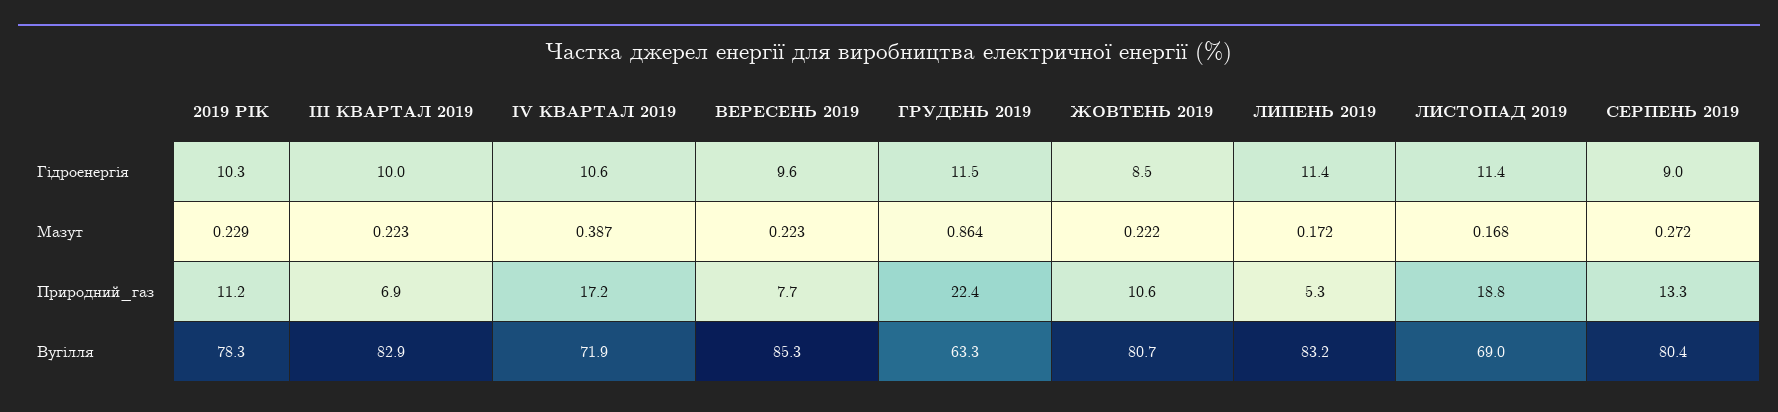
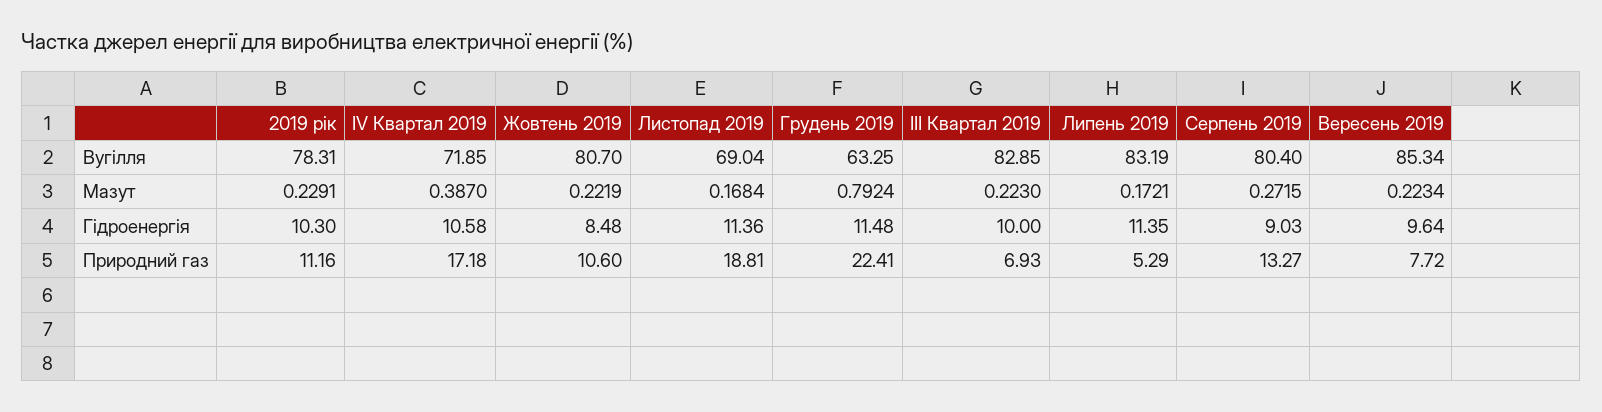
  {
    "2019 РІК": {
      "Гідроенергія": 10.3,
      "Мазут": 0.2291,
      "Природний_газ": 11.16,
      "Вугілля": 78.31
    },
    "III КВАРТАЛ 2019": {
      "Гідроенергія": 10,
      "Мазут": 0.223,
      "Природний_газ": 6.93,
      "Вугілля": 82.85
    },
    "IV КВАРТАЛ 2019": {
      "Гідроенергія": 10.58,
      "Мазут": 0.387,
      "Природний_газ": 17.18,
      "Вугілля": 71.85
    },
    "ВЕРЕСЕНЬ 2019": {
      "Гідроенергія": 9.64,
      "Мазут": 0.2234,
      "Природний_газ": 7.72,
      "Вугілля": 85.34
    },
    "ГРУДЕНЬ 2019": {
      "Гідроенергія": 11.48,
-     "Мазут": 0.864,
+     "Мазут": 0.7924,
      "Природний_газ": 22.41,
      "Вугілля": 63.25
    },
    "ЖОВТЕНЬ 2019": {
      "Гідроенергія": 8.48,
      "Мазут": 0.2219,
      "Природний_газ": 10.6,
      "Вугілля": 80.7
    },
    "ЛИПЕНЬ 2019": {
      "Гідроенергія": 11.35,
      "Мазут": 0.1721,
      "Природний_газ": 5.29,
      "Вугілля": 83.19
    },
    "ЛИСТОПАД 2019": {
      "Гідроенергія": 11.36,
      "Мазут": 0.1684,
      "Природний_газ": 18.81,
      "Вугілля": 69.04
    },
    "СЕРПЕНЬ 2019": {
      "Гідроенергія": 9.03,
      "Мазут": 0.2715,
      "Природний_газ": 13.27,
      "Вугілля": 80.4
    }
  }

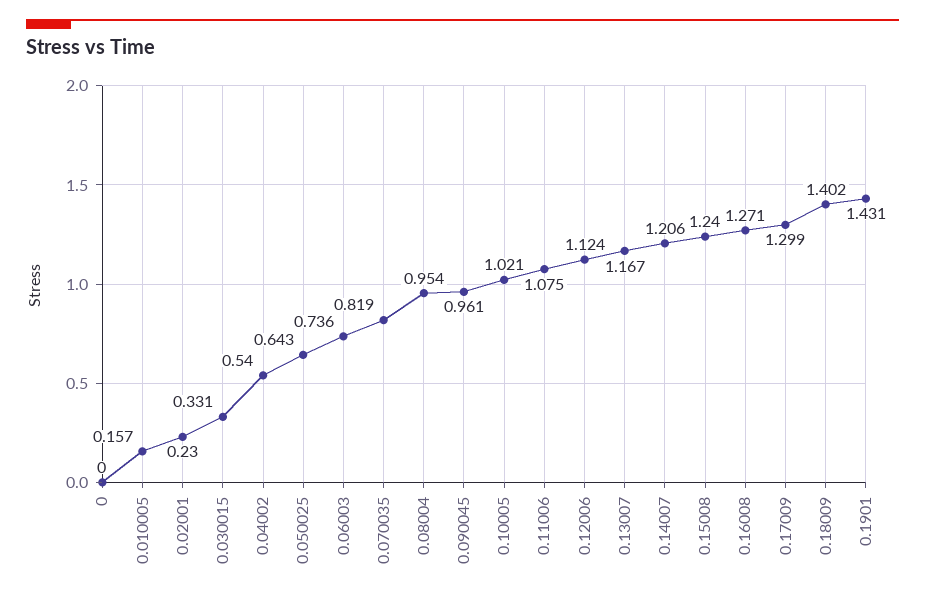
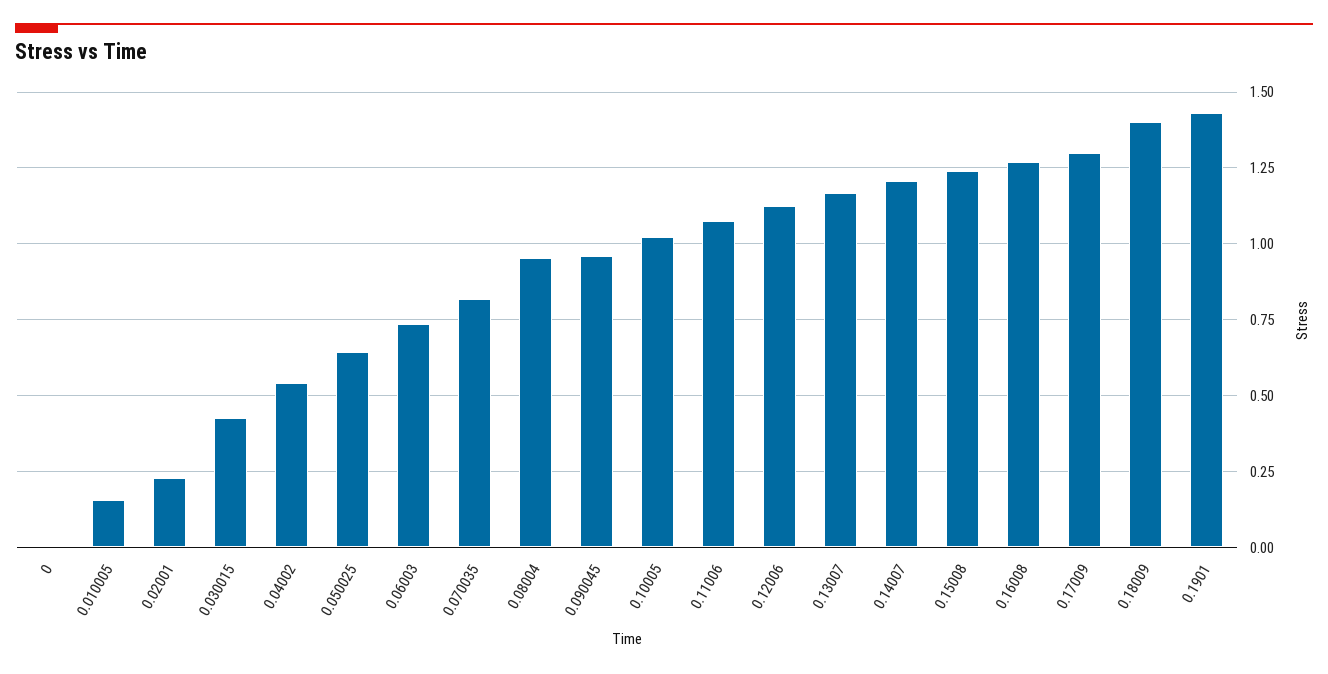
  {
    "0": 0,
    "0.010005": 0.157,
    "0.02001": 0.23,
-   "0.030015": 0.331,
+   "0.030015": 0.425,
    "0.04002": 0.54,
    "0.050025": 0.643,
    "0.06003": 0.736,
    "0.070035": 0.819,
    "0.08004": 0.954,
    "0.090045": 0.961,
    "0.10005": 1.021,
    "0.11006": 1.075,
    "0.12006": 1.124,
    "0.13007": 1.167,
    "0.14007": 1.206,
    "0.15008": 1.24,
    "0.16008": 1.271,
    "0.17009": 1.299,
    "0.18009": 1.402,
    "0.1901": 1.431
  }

**To do:** Give back the material above exactly, without pictures.

**Answer box:**
  {
    "2019 РІК": {
      "Гідроенергія": 10.3,
      "Мазут": 0.2291,
      "Природний_газ": 11.16,
      "Вугілля": 78.31
    },
    "III КВАРТАЛ 2019": {
      "Гідроенергія": 10,
      "Мазут": 0.223,
      "Природний_газ": 6.93,
      "Вугілля": 82.85
    },
    "IV КВАРТАЛ 2019": {
      "Гідроенергія": 10.58,
      "Мазут": 0.387,
      "Природний_газ": 17.18,
      "Вугілля": 71.85
    },
    "ВЕРЕСЕНЬ 2019": {
      "Гідроенергія": 9.64,
      "Мазут": 0.2234,
      "Природний_газ": 7.72,
      "Вугілля": 85.34
    },
    "ГРУДЕНЬ 2019": {
      "Гідроенергія": 11.48,
-     "Мазут": 0.864,
+     "Мазут": 0.7924,
      "Природний_газ": 22.41,
      "Вугілля": 63.25
    },
    "ЖОВТЕНЬ 2019": {
      "Гідроенергія": 8.48,
      "Мазут": 0.2219,
      "Природний_газ": 10.6,
      "Вугілля": 80.7
    },
    "ЛИПЕНЬ 2019": {
      "Гідроенергія": 11.35,
      "Мазут": 0.1721,
      "Природний_газ": 5.29,
      "Вугілля": 83.19
    },
    "ЛИСТОПАД 2019": {
      "Гідроенергія": 11.36,
      "Мазут": 0.1684,
      "Природний_газ": 18.81,
      "Вугілля": 69.04
    },
    "СЕРПЕНЬ 2019": {
      "Гідроенергія": 9.03,
      "Мазут": 0.2715,
      "Природний_газ": 13.27,
      "Вугілля": 80.4
    }
  }

  {
    "0": 0,
    "0.010005": 0.157,
    "0.02001": 0.23,
-   "0.030015": 0.331,
+   "0.030015": 0.425,
    "0.04002": 0.54,
    "0.050025": 0.643,
    "0.06003": 0.736,
    "0.070035": 0.819,
    "0.08004": 0.954,
    "0.090045": 0.961,
    "0.10005": 1.021,
    "0.11006": 1.075,
    "0.12006": 1.124,
    "0.13007": 1.167,
    "0.14007": 1.206,
    "0.15008": 1.24,
    "0.16008": 1.271,
    "0.17009": 1.299,
    "0.18009": 1.402,
    "0.1901": 1.431
  }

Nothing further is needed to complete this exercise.